• [What this task involves]:
Set down exactly the lines below, starting at the one that contains "left elbow: (715, 386)" and ending at the one that contains "right hip: (603, 473)", with both of those lines included and nothing else.

[Bounding box coordinate data]

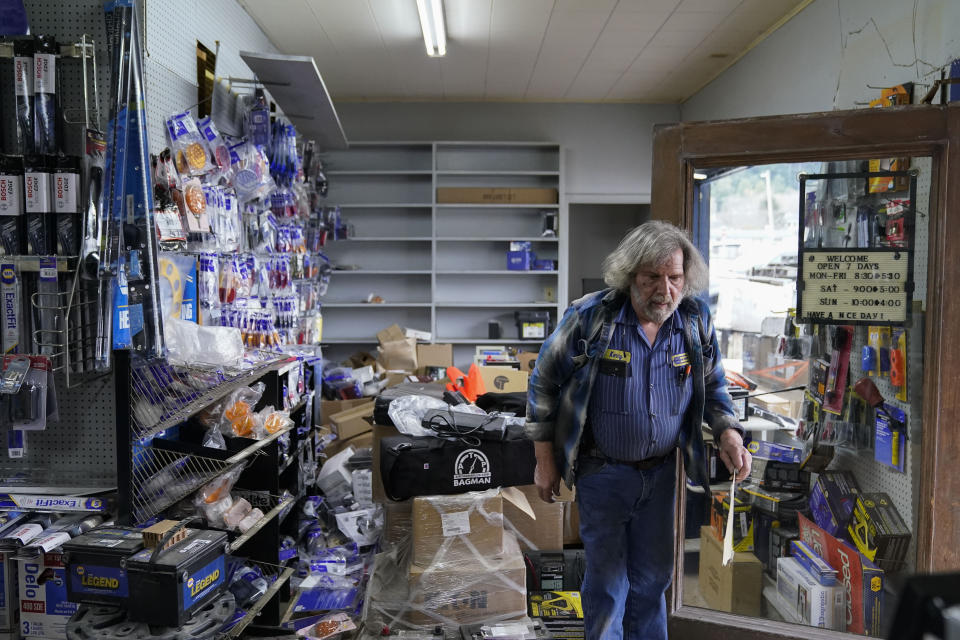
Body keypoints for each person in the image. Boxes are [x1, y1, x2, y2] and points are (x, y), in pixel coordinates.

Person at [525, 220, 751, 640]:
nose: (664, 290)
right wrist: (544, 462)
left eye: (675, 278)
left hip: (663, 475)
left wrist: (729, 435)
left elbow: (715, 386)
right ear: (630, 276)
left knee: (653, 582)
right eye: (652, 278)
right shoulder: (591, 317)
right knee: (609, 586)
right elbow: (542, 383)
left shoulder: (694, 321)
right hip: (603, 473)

---

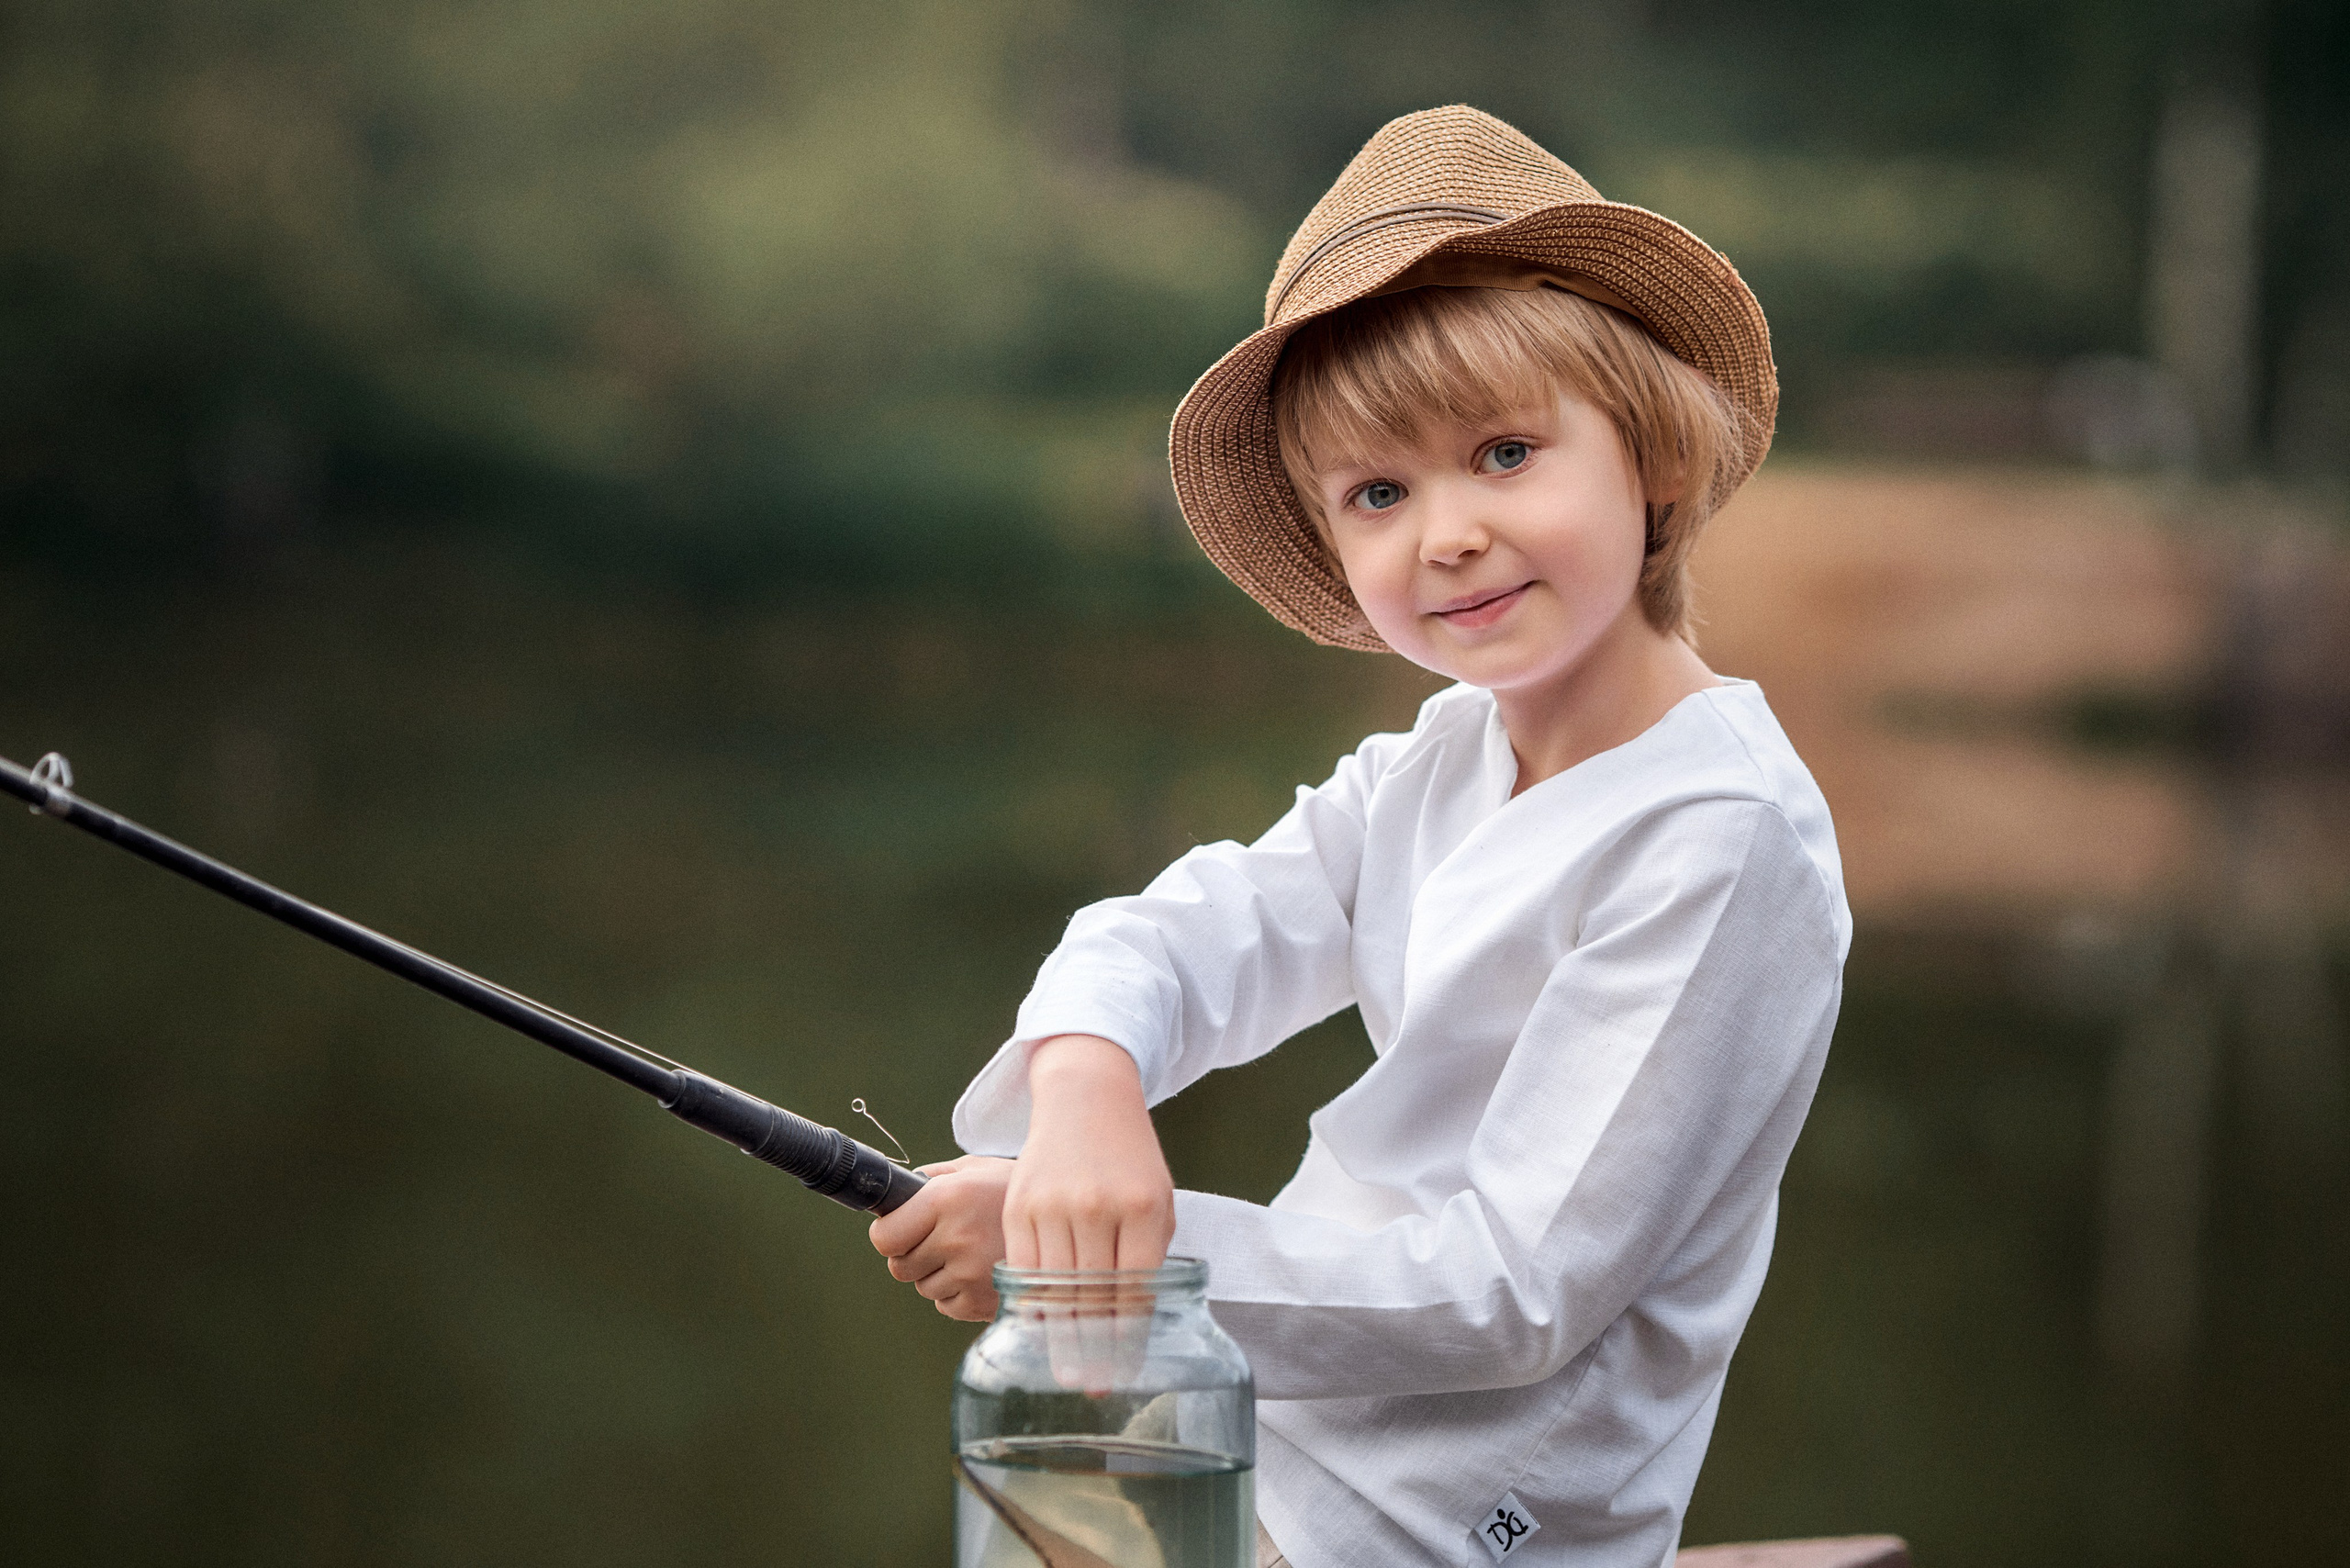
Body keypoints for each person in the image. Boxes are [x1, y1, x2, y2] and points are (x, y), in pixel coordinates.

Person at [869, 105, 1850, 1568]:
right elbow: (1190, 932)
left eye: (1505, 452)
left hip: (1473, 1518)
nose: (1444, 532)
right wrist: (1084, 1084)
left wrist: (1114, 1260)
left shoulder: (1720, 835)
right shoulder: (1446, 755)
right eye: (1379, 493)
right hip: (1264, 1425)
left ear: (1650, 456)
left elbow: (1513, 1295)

• [Answer box]:
left elbow: (715, 386)
right ear: (630, 276)
left knee: (653, 582)
right eye: (652, 278)
right shoulder: (591, 317)
right knee: (609, 586)
right elbow: (542, 383)
left shoulder: (694, 321)
right hip: (603, 473)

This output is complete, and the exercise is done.